## YOUR INSTRUCTIONS
Find the line containing "Whole-slide image, haematoxylin" in the listing below. Repeat it exactly, along with each following line up to and including the one containing "- review note (as recorded): 2 pieces".

## DATA FOR THIS EXERCISE

..............................

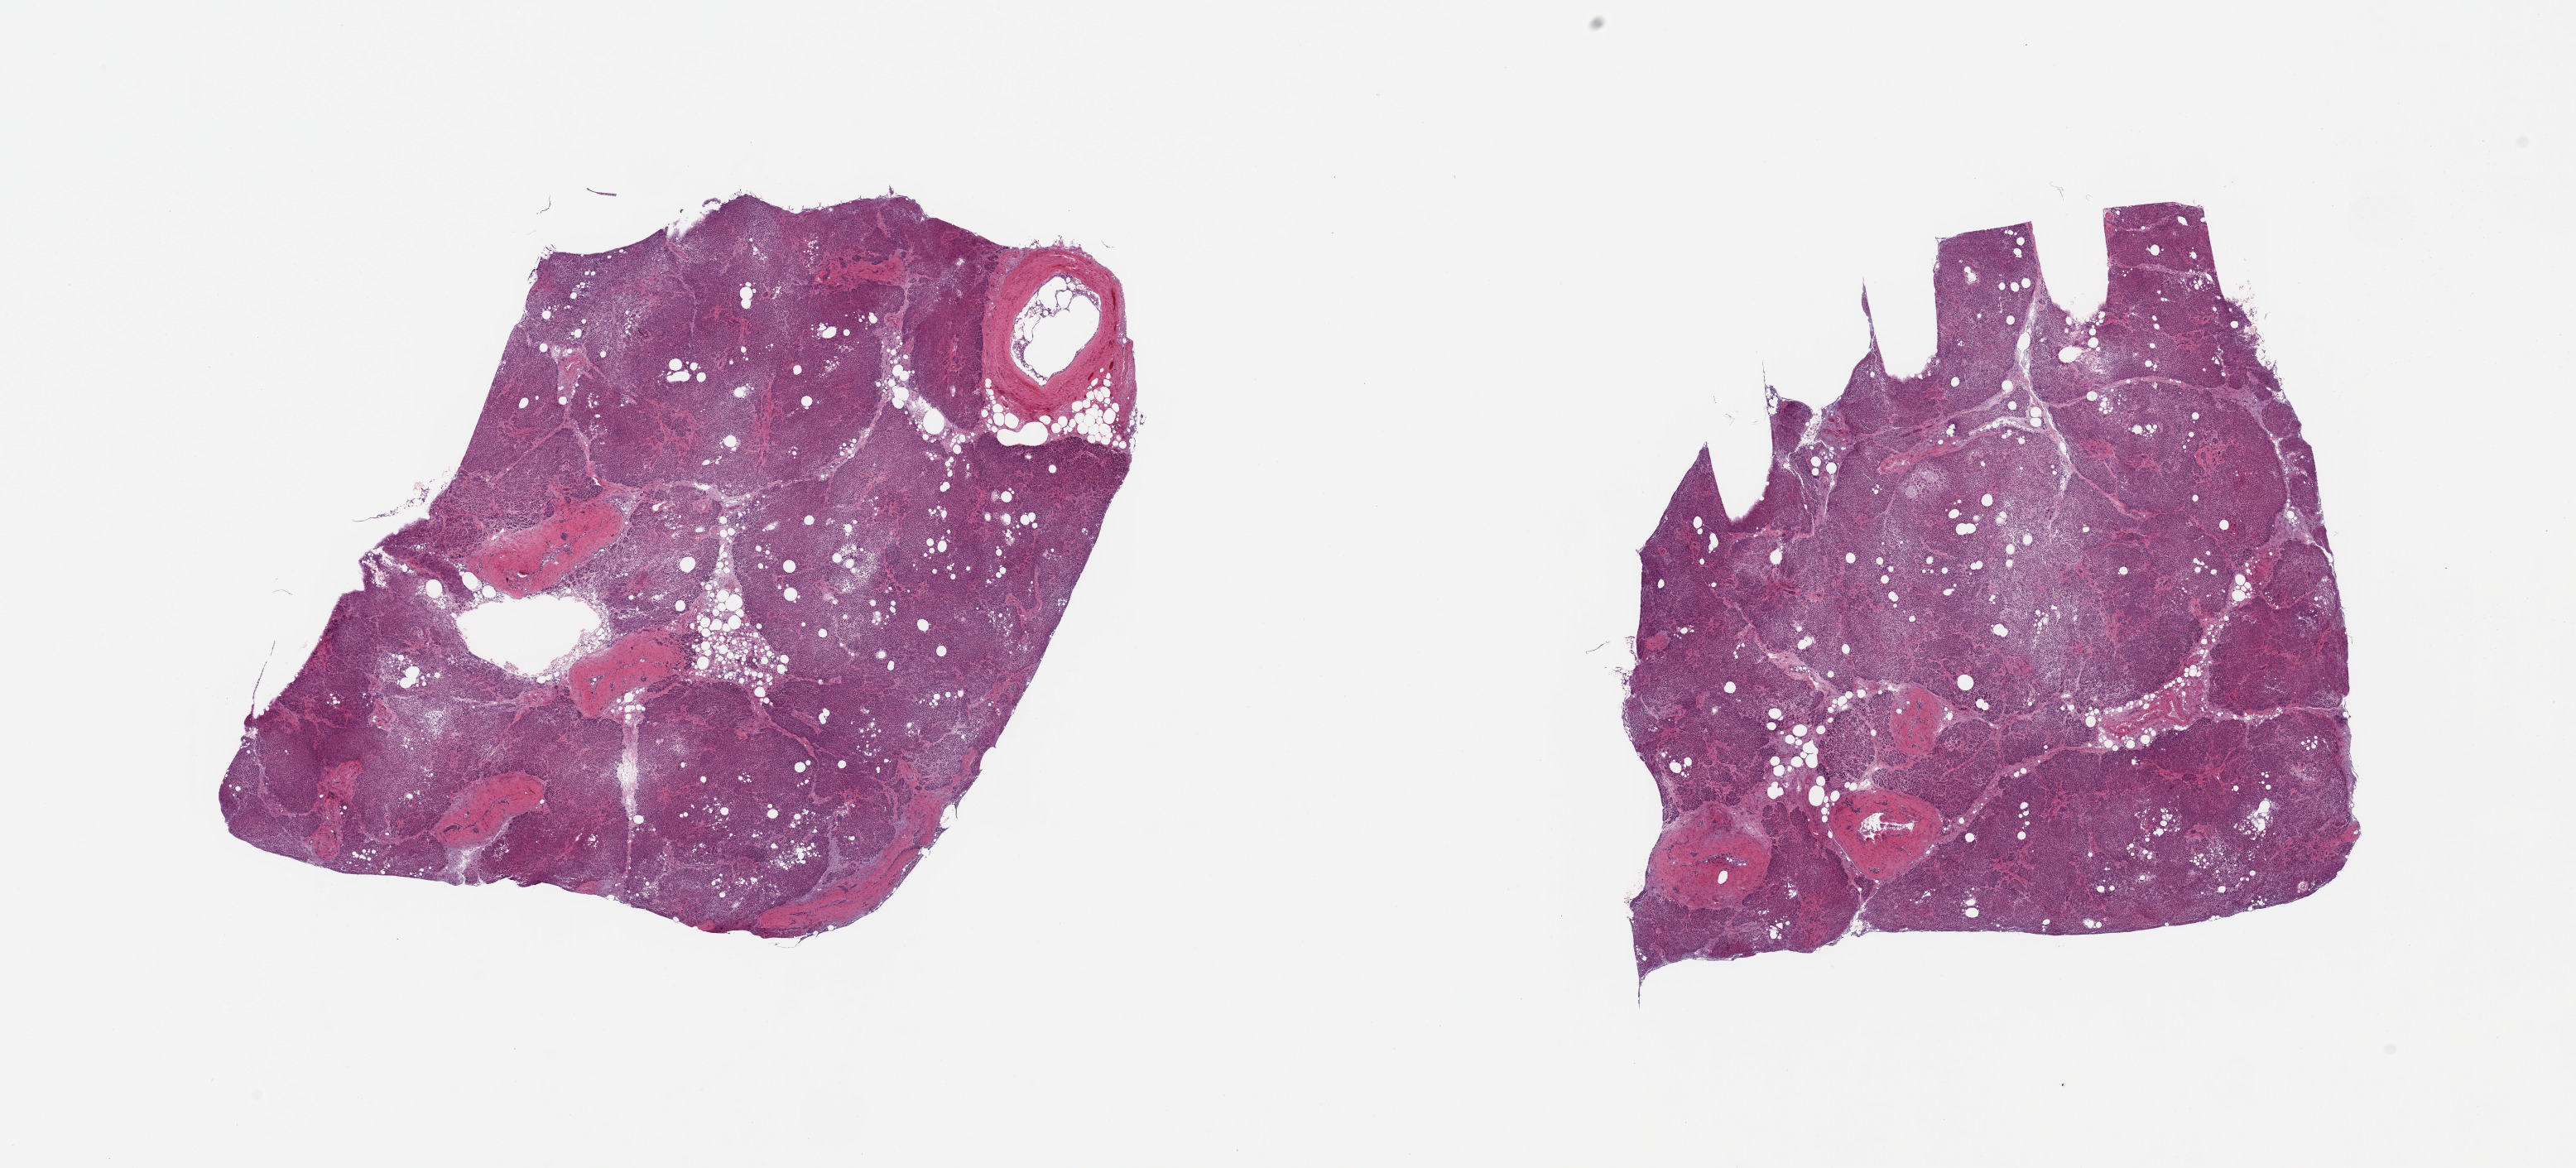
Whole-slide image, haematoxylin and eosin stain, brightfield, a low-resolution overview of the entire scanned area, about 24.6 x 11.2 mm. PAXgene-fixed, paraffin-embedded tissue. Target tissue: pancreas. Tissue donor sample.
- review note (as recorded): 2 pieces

..............................

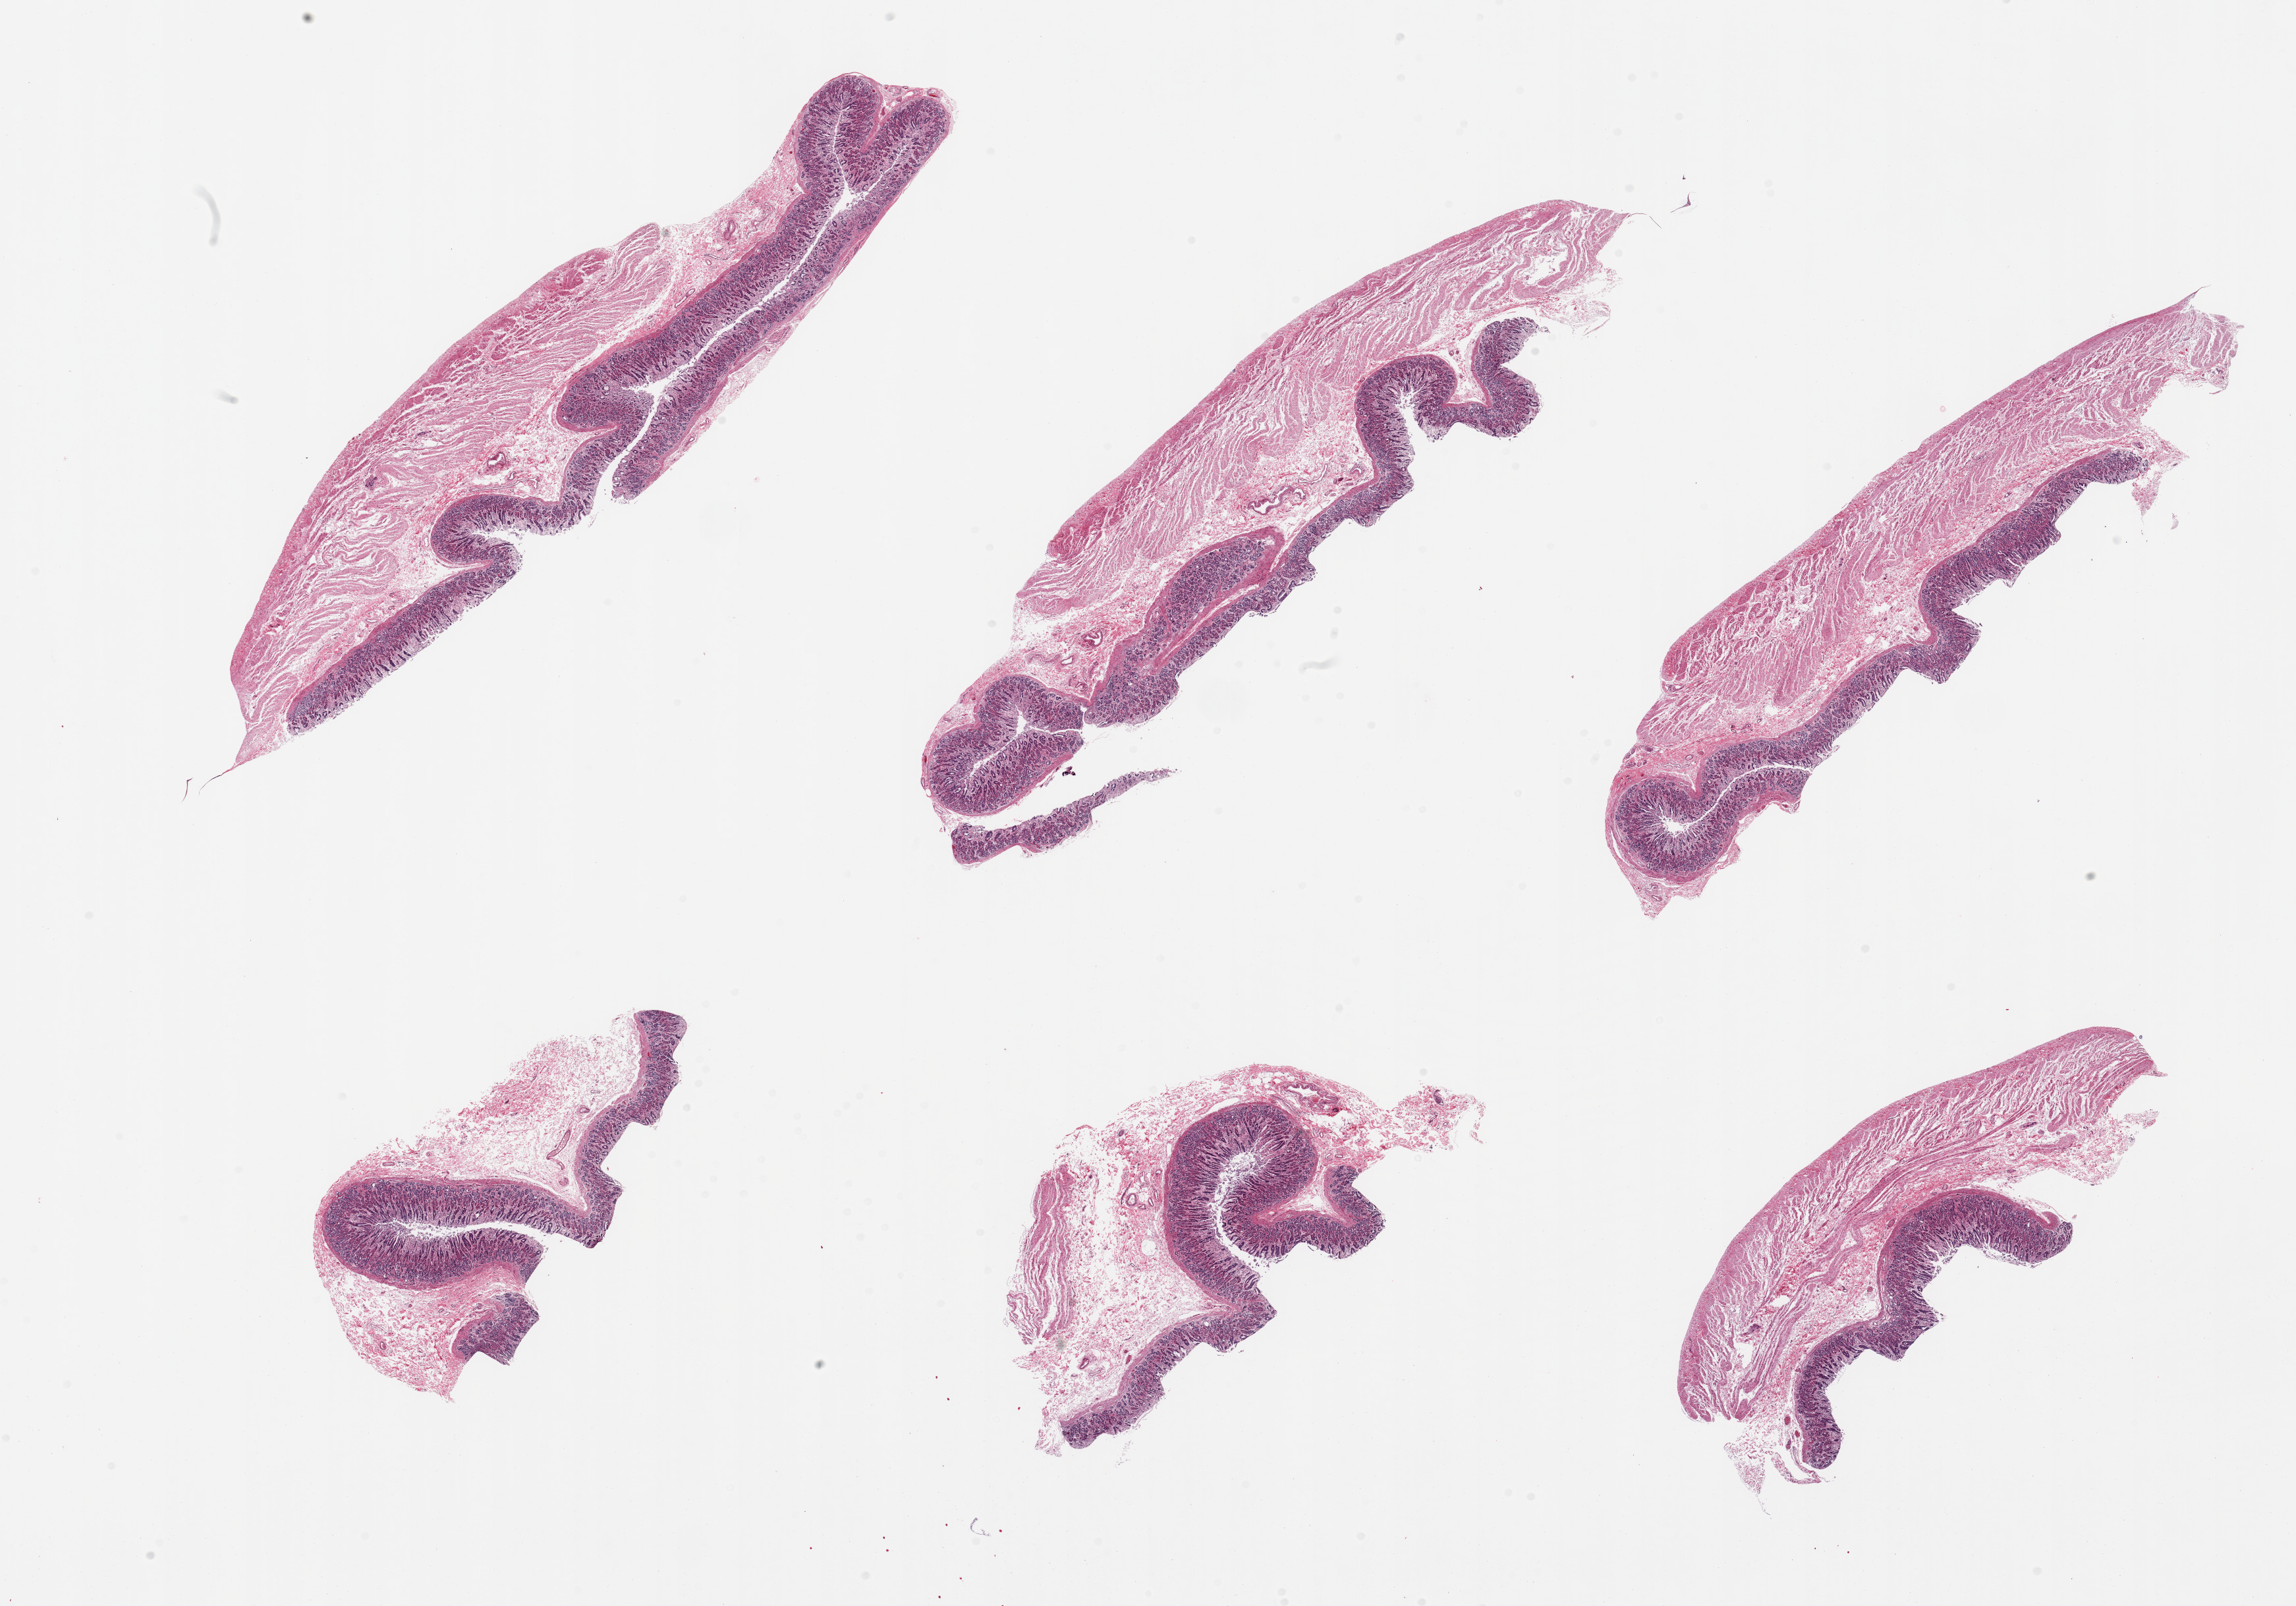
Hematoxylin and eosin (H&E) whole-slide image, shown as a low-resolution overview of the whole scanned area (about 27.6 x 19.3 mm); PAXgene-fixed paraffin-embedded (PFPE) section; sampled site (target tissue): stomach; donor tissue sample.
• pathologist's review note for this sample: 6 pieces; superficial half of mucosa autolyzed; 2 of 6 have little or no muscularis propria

..............................

## SOLUTION
Whole-slide image, haematoxylin and eosin stain, brightfield, a low-resolution overview of the entire scanned area, about 24.6 x 11.2 mm. PAXgene-fixed, paraffin-embedded tissue. Target tissue: pancreas. Tissue donor sample.
- review note (as recorded): 2 pieces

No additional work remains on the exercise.